BEGIN
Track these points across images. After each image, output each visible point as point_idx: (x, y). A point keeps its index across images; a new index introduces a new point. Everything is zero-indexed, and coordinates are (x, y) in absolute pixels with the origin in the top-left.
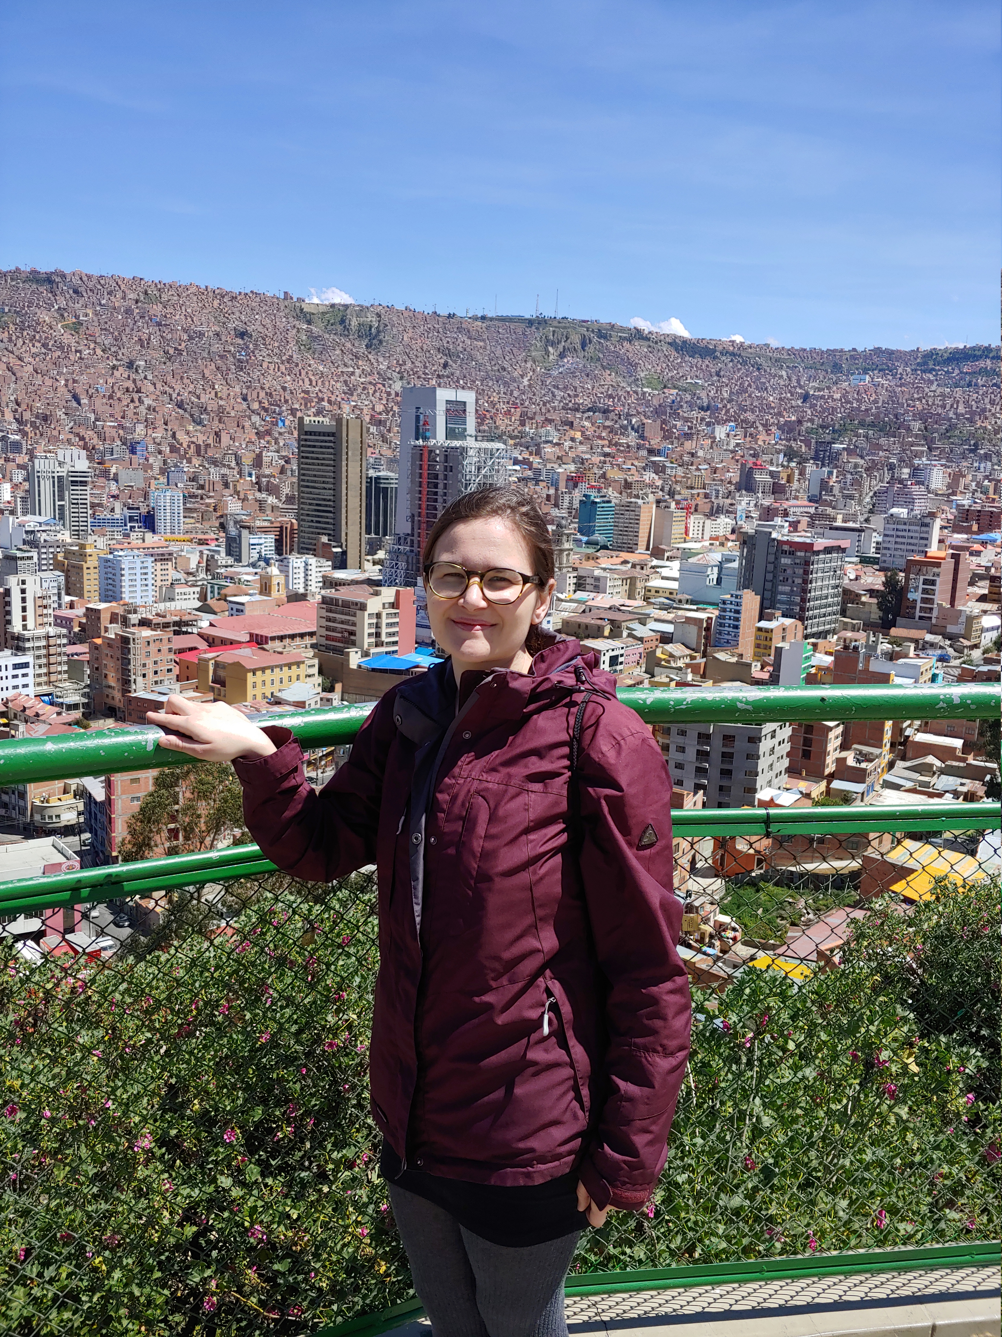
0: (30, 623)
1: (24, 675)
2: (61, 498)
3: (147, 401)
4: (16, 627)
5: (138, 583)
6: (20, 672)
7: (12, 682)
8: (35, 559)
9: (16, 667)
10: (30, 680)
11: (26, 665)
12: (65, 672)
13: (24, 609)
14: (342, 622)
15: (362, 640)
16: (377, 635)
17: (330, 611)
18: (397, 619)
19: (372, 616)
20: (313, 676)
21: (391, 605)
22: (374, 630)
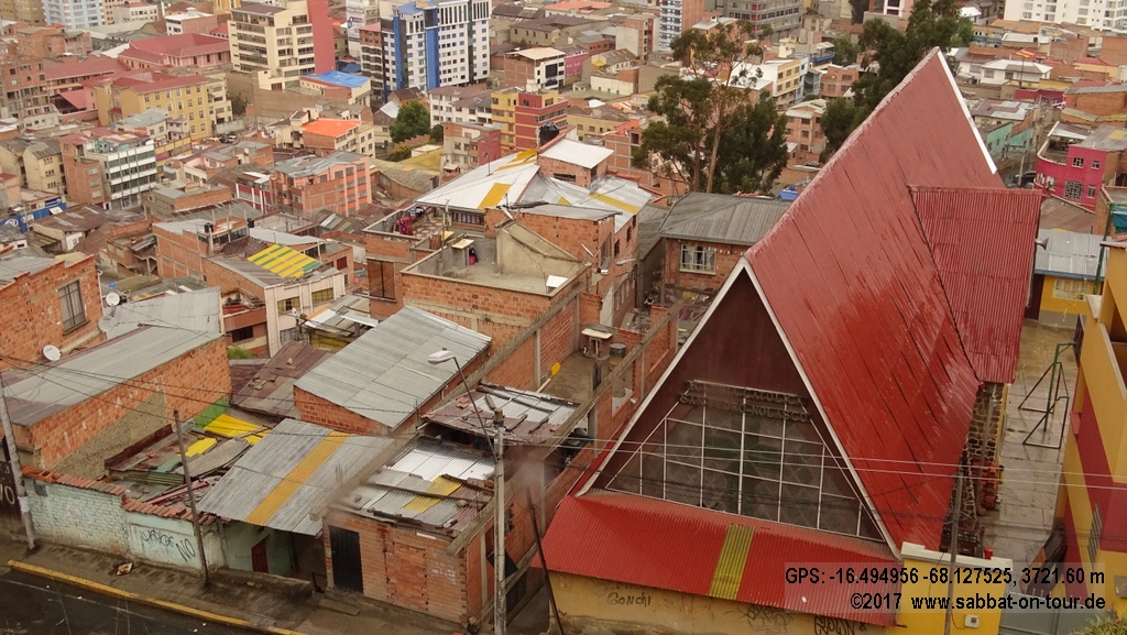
5: (84, 3)
14: (255, 39)
15: (273, 58)
16: (290, 51)
17: (239, 27)
18: (311, 35)
19: (279, 31)
20: (221, 99)
21: (303, 19)
22: (285, 47)
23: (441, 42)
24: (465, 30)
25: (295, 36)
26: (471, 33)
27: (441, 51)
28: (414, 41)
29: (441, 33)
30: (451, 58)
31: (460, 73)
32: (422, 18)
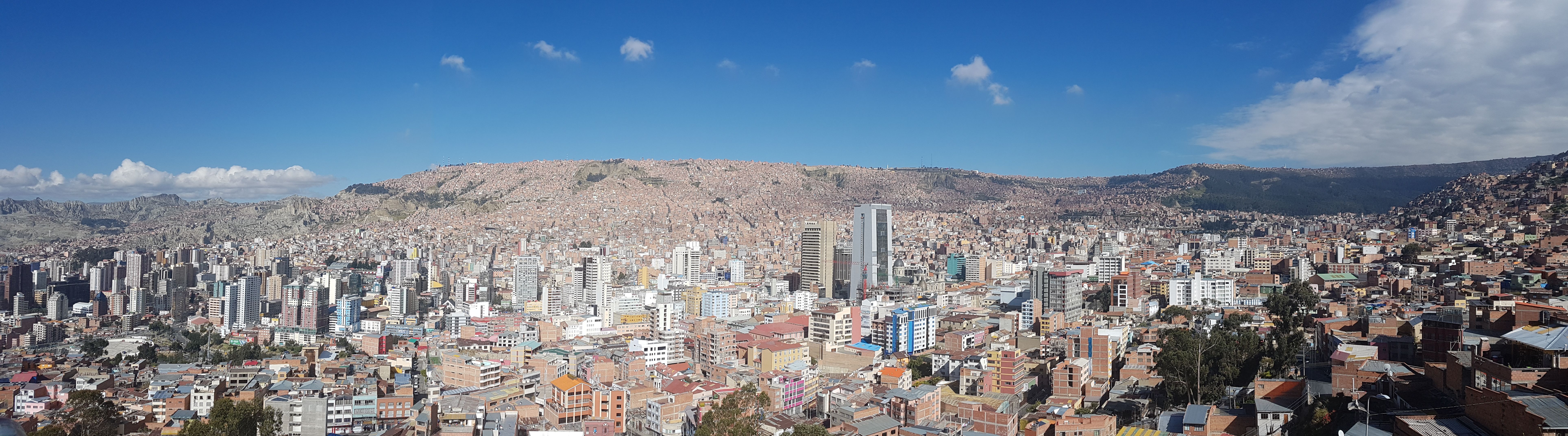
0: (668, 327)
1: (664, 353)
2: (687, 264)
3: (729, 218)
4: (661, 328)
5: (721, 307)
6: (661, 351)
7: (657, 357)
8: (673, 295)
9: (659, 348)
10: (665, 356)
11: (664, 348)
12: (683, 352)
13: (665, 319)
14: (822, 326)
15: (833, 335)
16: (841, 332)
17: (815, 320)
18: (851, 324)
19: (838, 322)
20: (806, 356)
21: (848, 316)
22: (839, 330)
23: (915, 328)
24: (925, 322)
25: (845, 324)
26: (928, 323)
27: (915, 332)
28: (902, 327)
29: (915, 323)
30: (919, 336)
31: (922, 344)
32: (907, 316)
END
Rewrite the listing above, changing "top-left" to "upper-left" and leaving everything else as it is. Leave the pictures out.

RESULT BELOW:
Track these points across images. After each image, output each visible point as point_idx: (x, y). A point keeps its index across images; a new index introduces a new point. Everything is zero-indexed, and coordinates are (x, y) in absolute pixels with the origin in the upper-left.
0: (30, 623)
1: (24, 675)
2: (61, 498)
3: (147, 401)
4: (16, 627)
5: (138, 583)
6: (20, 672)
7: (12, 682)
8: (35, 559)
9: (16, 667)
10: (30, 680)
11: (26, 665)
12: (65, 672)
13: (24, 609)
14: (342, 622)
15: (362, 640)
16: (377, 635)
17: (330, 611)
18: (397, 619)
19: (372, 616)
20: (313, 676)
21: (391, 605)
22: (374, 630)
5: (84, 3)
14: (255, 39)
15: (273, 58)
16: (290, 51)
17: (239, 27)
18: (311, 35)
19: (279, 31)
20: (221, 99)
21: (303, 19)
22: (285, 47)
23: (441, 42)
24: (465, 30)
25: (295, 36)
26: (471, 33)
27: (441, 51)
28: (414, 41)
29: (441, 33)
30: (451, 58)
31: (460, 73)
32: (422, 18)
0: (668, 327)
1: (664, 353)
2: (687, 264)
3: (729, 218)
4: (661, 328)
5: (721, 307)
6: (661, 351)
7: (657, 357)
8: (673, 295)
9: (659, 348)
10: (665, 356)
11: (664, 348)
12: (683, 352)
13: (665, 319)
14: (822, 326)
15: (833, 335)
16: (841, 332)
17: (815, 320)
18: (851, 324)
19: (838, 322)
20: (806, 356)
21: (848, 316)
22: (839, 330)
23: (915, 328)
24: (925, 322)
25: (845, 324)
26: (928, 323)
27: (915, 332)
28: (902, 327)
29: (915, 323)
30: (919, 336)
31: (922, 344)
32: (907, 316)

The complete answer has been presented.